**What you will do**
Among the records below, find each line bearing the word "type" and copy it.

**Supplied information**
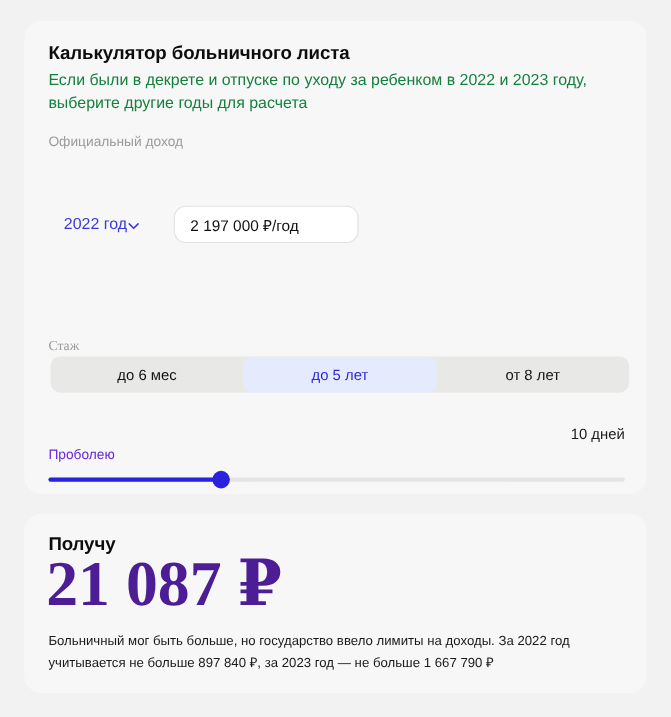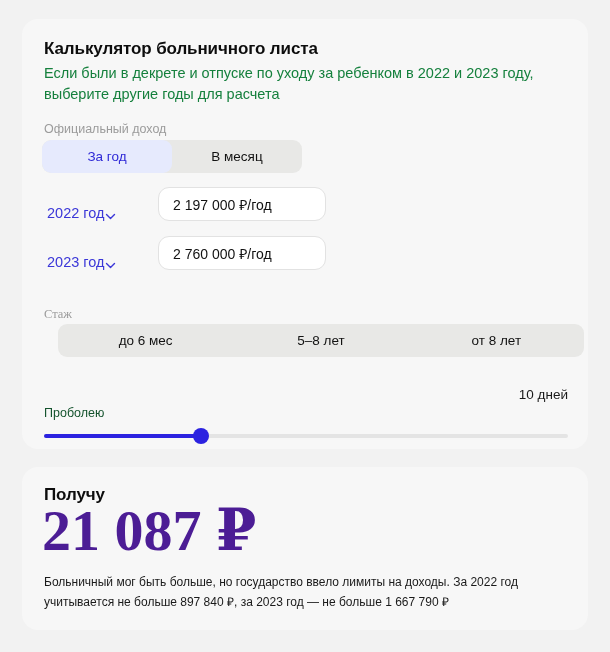--- a/index.html
+++ b/index.html
@@ -252,10 +252,6 @@
 
     <div class="field-label label-income">Официальный доход</div>
 
-    <div class="segmented seg-income">
-      <div class="seg active">За год</div>
-      <div class="seg">В месяц</div>
-    </div>
 
     <div class="year-row year-row-1">
       <div class="year-select">

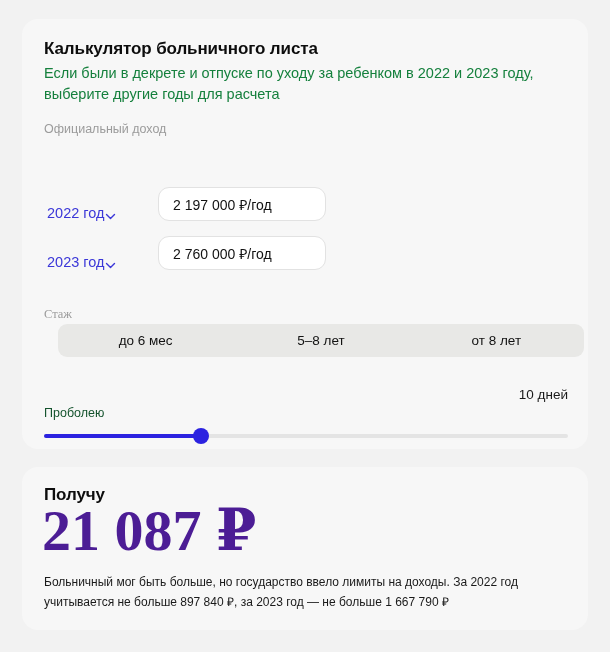--- a/index.html
+++ b/index.html
@@ -120,11 +120,11 @@
 
   .year-select {
     position: absolute;
-    left: 5px;
+    left: 16px;
     top: 0;
     height: 34px;
     display: flex;
-    align-items: flex-end;
+    align-items: center;
     gap: 1px;
     font-size: 14.5px;
     color: #3b37d8;

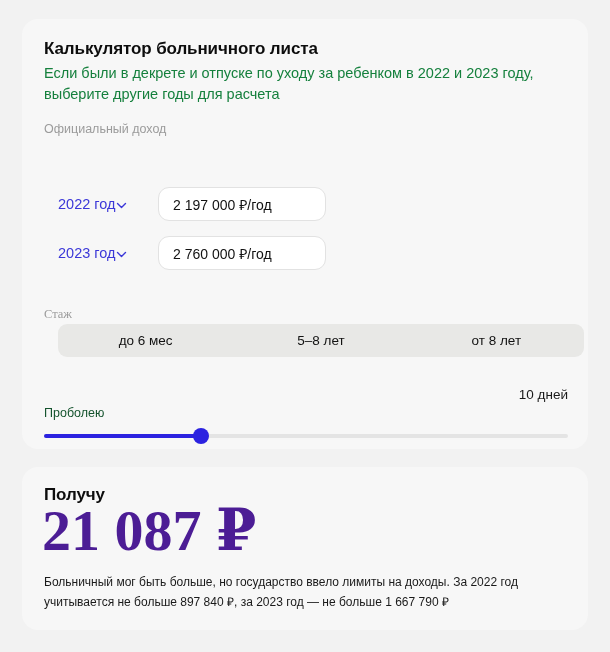--- a/index.html
+++ b/index.html
@@ -265,17 +265,6 @@
       <input class="year-input" type="text" value="2 197 000 ₽/год" style="">
     </div>
 
-    <div class="year-row year-row-2">
-      <div class="year-select">
-        <span>2023 год</span>
-        <span class="chev">
-          <svg width="11" height="11" viewBox="0 0 11 11" fill="none">
-            <path d="M1.5 3.5 L5.5 7.5 L9.5 3.5" stroke="#3b37d8" stroke-width="1.4" stroke-linecap="round" stroke-linejoin="round"></path>
-          </svg>
-        </span>
-      </div>
-      <input class="year-input" type="text" value="2 760 000 ₽/год" style="">
-    </div>
 
     <div class="field-label label-tenure">Стаж</div>
 

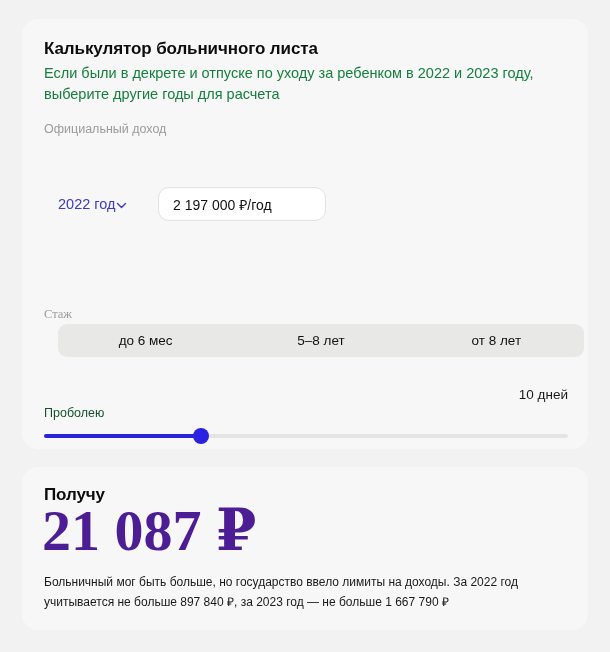--- a/index.html
+++ b/index.html
@@ -86,7 +86,7 @@
     width: 260px;
   }
   .seg-tenure {
-    left: 36px;
+    left: 24px;
     top: 305px;
     width: 526px;
     text-align: center;

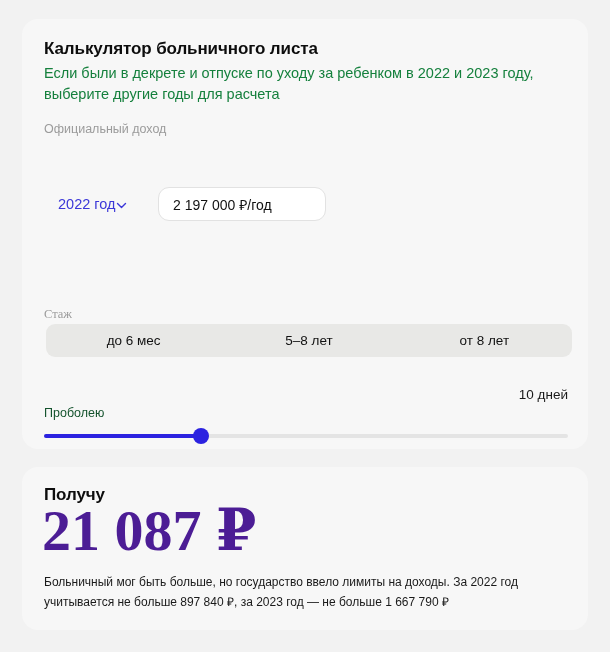--- a/index.html
+++ b/index.html
@@ -270,6 +270,7 @@
 
     <div class="segmented seg-tenure">
       <div class="seg">до 6 мес</div>
+      <div class="seg active">до 5 лет</div>
       <div class="seg">5–8 лет</div>
       <div class="seg">от 8 лет</div>
     </div>

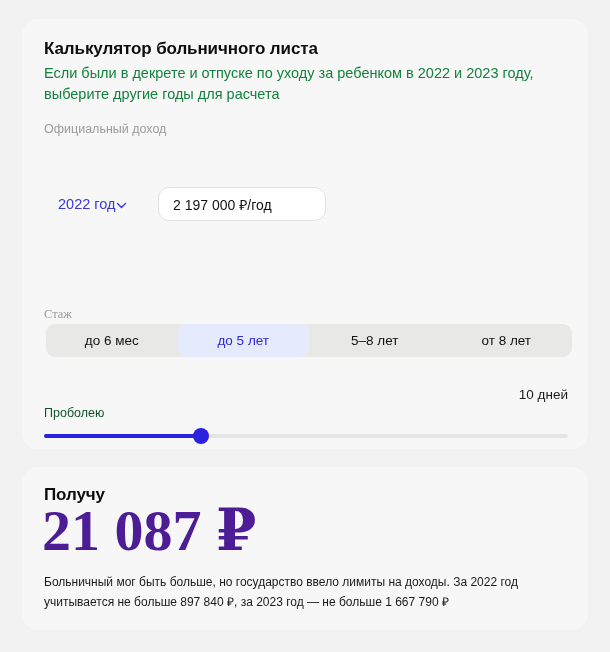--- a/index.html
+++ b/index.html
@@ -271,7 +271,6 @@
     <div class="segmented seg-tenure">
       <div class="seg">до 6 мес</div>
       <div class="seg active">до 5 лет</div>
-      <div class="seg">5–8 лет</div>
       <div class="seg">от 8 лет</div>
     </div>
 

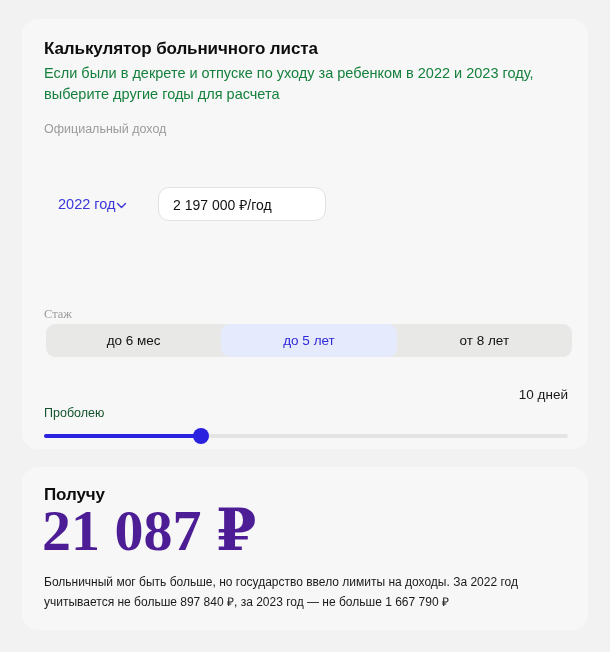--- a/index.html
+++ b/index.html
@@ -163,7 +163,7 @@
     left: 22px;
     top: 387px;
     font-size: 12.5px;
-    color: #14532d;
+    color: #6d28d9;
   }
   .slider-value {
     position: absolute;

**Exercise response**
       <input class="year-input" type="text" value="2 197 000 ₽/год" style="">
-      <input class="year-input" type="text" value="2 760 000 ₽/год" style="">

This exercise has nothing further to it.